(INPUT)
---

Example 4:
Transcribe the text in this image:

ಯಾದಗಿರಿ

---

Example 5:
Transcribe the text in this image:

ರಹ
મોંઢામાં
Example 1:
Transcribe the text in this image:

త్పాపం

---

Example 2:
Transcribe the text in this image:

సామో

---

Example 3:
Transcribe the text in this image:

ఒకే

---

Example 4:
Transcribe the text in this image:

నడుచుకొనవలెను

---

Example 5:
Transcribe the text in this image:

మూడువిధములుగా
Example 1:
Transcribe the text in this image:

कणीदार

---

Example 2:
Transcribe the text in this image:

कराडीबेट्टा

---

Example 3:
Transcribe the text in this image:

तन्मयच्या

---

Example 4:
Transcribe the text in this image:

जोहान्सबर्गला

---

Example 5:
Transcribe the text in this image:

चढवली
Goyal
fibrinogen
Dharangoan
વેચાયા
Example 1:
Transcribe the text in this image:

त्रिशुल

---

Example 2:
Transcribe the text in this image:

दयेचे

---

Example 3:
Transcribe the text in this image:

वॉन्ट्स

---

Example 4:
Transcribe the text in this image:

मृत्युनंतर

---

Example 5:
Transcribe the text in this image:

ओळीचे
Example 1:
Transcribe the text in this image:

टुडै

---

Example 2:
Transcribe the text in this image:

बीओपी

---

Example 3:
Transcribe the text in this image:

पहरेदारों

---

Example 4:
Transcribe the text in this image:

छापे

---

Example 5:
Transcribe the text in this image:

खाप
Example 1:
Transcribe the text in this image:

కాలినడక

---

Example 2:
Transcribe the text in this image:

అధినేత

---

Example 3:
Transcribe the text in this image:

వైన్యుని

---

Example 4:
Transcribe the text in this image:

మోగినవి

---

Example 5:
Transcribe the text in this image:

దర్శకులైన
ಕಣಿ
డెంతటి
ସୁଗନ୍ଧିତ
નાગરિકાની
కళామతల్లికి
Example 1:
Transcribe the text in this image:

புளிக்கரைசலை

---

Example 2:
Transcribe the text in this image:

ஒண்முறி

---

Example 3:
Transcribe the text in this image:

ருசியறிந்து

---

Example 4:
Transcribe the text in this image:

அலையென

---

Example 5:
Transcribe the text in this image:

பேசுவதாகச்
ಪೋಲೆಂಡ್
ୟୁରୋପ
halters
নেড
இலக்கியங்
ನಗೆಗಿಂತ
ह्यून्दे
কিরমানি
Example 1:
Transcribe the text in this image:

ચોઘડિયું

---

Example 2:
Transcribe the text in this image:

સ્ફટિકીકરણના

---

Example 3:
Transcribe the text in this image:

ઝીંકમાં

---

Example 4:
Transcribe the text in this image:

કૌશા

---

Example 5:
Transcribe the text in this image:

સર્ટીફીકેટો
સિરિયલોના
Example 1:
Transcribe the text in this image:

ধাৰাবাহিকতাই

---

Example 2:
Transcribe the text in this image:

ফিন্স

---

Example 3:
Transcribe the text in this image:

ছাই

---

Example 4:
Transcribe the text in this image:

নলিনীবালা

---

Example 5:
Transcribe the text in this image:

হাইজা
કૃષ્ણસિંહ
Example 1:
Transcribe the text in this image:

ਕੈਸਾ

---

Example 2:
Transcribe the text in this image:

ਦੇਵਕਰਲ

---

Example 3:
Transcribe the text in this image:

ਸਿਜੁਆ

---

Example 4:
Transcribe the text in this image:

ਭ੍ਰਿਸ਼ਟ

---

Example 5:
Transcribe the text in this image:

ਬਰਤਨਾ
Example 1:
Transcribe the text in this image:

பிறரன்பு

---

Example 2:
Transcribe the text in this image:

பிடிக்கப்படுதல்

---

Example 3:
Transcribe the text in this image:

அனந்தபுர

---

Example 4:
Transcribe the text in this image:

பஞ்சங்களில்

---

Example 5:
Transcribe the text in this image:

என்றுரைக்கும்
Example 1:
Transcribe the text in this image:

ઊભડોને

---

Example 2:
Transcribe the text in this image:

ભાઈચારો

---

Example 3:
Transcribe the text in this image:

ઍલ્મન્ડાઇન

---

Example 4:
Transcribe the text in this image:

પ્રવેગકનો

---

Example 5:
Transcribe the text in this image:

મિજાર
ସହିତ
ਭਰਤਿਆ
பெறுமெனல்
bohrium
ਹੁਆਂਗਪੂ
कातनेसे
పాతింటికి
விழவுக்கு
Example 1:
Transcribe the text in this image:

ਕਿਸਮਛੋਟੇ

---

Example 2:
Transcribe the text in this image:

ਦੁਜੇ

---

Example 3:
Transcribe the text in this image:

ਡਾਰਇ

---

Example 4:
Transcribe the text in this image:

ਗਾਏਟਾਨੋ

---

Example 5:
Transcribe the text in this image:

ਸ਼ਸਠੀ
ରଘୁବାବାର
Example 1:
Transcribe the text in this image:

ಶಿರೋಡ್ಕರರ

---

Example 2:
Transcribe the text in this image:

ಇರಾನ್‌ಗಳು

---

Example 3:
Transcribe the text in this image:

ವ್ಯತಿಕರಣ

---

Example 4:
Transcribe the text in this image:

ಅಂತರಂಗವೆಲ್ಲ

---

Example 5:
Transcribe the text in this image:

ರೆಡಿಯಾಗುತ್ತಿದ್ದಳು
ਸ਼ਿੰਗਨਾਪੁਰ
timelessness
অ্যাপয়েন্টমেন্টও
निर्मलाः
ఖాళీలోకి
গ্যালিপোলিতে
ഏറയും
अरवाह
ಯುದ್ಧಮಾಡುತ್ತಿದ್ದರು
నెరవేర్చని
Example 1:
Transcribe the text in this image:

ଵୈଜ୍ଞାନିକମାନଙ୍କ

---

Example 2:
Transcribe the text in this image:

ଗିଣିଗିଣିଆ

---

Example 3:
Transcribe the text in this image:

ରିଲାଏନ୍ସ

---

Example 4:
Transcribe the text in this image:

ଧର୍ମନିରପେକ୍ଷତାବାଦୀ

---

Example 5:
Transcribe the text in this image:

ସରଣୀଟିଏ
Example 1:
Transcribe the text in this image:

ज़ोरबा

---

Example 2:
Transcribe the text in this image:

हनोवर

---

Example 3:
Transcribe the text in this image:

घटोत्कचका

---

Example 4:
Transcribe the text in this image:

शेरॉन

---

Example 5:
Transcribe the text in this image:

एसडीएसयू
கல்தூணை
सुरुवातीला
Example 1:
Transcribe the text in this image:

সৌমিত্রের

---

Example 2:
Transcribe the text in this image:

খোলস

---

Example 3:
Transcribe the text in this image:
(End INPUT)
## WHAT NEEDS TO BE DONE
All of the entries above must be transcribed exactly.

## RESPONSE TO THE EXERCISE
---

Example 4:
Transcribe the text in this image:

ಯಾದಗಿರಿ

---

Example 5:
Transcribe the text in this image:

ರಹ
મોંઢામાં
Example 1:
Transcribe the text in this image:

త్పాపం

---

Example 2:
Transcribe the text in this image:

సామో

---

Example 3:
Transcribe the text in this image:

ఒకే

---

Example 4:
Transcribe the text in this image:

నడుచుకొనవలెను

---

Example 5:
Transcribe the text in this image:

మూడువిధములుగా
Example 1:
Transcribe the text in this image:

कणीदार

---

Example 2:
Transcribe the text in this image:

कराडीबेट्टा

---

Example 3:
Transcribe the text in this image:

तन्मयच्या

---

Example 4:
Transcribe the text in this image:

जोहान्सबर्गला

---

Example 5:
Transcribe the text in this image:

चढवली
Goyal
fibrinogen
Dharangoan
વેચાયા
Example 1:
Transcribe the text in this image:

त्रिशुल

---

Example 2:
Transcribe the text in this image:

दयेचे

---

Example 3:
Transcribe the text in this image:

वॉन्ट्स

---

Example 4:
Transcribe the text in this image:

मृत्युनंतर

---

Example 5:
Transcribe the text in this image:

ओळीचे
Example 1:
Transcribe the text in this image:

टुडै

---

Example 2:
Transcribe the text in this image:

बीओपी

---

Example 3:
Transcribe the text in this image:

पहरेदारों

---

Example 4:
Transcribe the text in this image:

छापे

---

Example 5:
Transcribe the text in this image:

खाप
Example 1:
Transcribe the text in this image:

కాలినడక

---

Example 2:
Transcribe the text in this image:

అధినేత

---

Example 3:
Transcribe the text in this image:

వైన్యుని

---

Example 4:
Transcribe the text in this image:

మోగినవి

---

Example 5:
Transcribe the text in this image:

దర్శకులైన
ಕಣಿ
డెంతటి
ସୁଗନ୍ଧିତ
નાગરિકાની
కళామతల్లికి
Example 1:
Transcribe the text in this image:

புளிக்கரைசலை

---

Example 2:
Transcribe the text in this image:

ஒண்முறி

---

Example 3:
Transcribe the text in this image:

ருசியறிந்து

---

Example 4:
Transcribe the text in this image:

அலையென

---

Example 5:
Transcribe the text in this image:

பேசுவதாகச்
ಪೋಲೆಂಡ್
ୟୁରୋପ
halters
নেড
இலக்கியங்
ನಗೆಗಿಂತ
ह्यून्दे
কিরমানি
Example 1:
Transcribe the text in this image:

ચોઘડિયું

---

Example 2:
Transcribe the text in this image:

સ્ફટિકીકરણના

---

Example 3:
Transcribe the text in this image:

ઝીંકમાં

---

Example 4:
Transcribe the text in this image:

કૌશા

---

Example 5:
Transcribe the text in this image:

સર્ટીફીકેટો
સિરિયલોના
Example 1:
Transcribe the text in this image:

ধাৰাবাহিকতাই

---

Example 2:
Transcribe the text in this image:

ফিন্স

---

Example 3:
Transcribe the text in this image:

ছাই

---

Example 4:
Transcribe the text in this image:

নলিনীবালা

---

Example 5:
Transcribe the text in this image:

হাইজা
કૃષ્ણસિંહ
Example 1:
Transcribe the text in this image:

ਕੈਸਾ

---

Example 2:
Transcribe the text in this image:

ਦੇਵਕਰਲ

---

Example 3:
Transcribe the text in this image:

ਸਿਜੁਆ

---

Example 4:
Transcribe the text in this image:

ਭ੍ਰਿਸ਼ਟ

---

Example 5:
Transcribe the text in this image:

ਬਰਤਨਾ
Example 1:
Transcribe the text in this image:

பிறரன்பு

---

Example 2:
Transcribe the text in this image:

பிடிக்கப்படுதல்

---

Example 3:
Transcribe the text in this image:

அனந்தபுர

---

Example 4:
Transcribe the text in this image:

பஞ்சங்களில்

---

Example 5:
Transcribe the text in this image:

என்றுரைக்கும்
Example 1:
Transcribe the text in this image:

ઊભડોને

---

Example 2:
Transcribe the text in this image:

ભાઈચારો

---

Example 3:
Transcribe the text in this image:

ઍલ્મન્ડાઇન

---

Example 4:
Transcribe the text in this image:

પ્રવેગકનો

---

Example 5:
Transcribe the text in this image:

મિજાર
ସହିତ
ਭਰਤਿਆ
பெறுமெனல்
bohrium
ਹੁਆਂਗਪੂ
कातनेसे
పాతింటికి
விழவுக்கு
Example 1:
Transcribe the text in this image:

ਕਿਸਮਛੋਟੇ

---

Example 2:
Transcribe the text in this image:

ਦੁਜੇ

---

Example 3:
Transcribe the text in this image:

ਡਾਰਇ

---

Example 4:
Transcribe the text in this image:

ਗਾਏਟਾਨੋ

---

Example 5:
Transcribe the text in this image:

ਸ਼ਸਠੀ
ରଘୁବାବାର
Example 1:
Transcribe the text in this image:

ಶಿರೋಡ್ಕರರ

---

Example 2:
Transcribe the text in this image:

ಇರಾನ್‌ಗಳು

---

Example 3:
Transcribe the text in this image:

ವ್ಯತಿಕರಣ

---

Example 4:
Transcribe the text in this image:

ಅಂತರಂಗವೆಲ್ಲ

---

Example 5:
Transcribe the text in this image:

ರೆಡಿಯಾಗುತ್ತಿದ್ದಳು
ਸ਼ਿੰਗਨਾਪੁਰ
timelessness
অ্যাপয়েন্টমেন্টও
निर्मलाः
ఖాళీలోకి
গ্যালিপোলিতে
ഏറയും
अरवाह
ಯುದ್ಧಮಾಡುತ್ತಿದ್ದರು
నెరవేర్చని
Example 1:
Transcribe the text in this image:

ଵୈଜ୍ଞାନିକମାନଙ୍କ

---

Example 2:
Transcribe the text in this image:

ଗିଣିଗିଣିଆ

---

Example 3:
Transcribe the text in this image:

ରିଲାଏନ୍ସ

---

Example 4:
Transcribe the text in this image:

ଧର୍ମନିରପେକ୍ଷତାବାଦୀ

---

Example 5:
Transcribe the text in this image:

ସରଣୀଟିଏ
Example 1:
Transcribe the text in this image:

ज़ोरबा

---

Example 2:
Transcribe the text in this image:

हनोवर

---

Example 3:
Transcribe the text in this image:

घटोत्कचका

---

Example 4:
Transcribe the text in this image:

शेरॉन

---

Example 5:
Transcribe the text in this image:

एसडीएसयू
கல்தூணை
सुरुवातीला
Example 1:
Transcribe the text in this image:

সৌমিত্রের

---

Example 2:
Transcribe the text in this image:

খোলস

---

Example 3:
Transcribe the text in this image:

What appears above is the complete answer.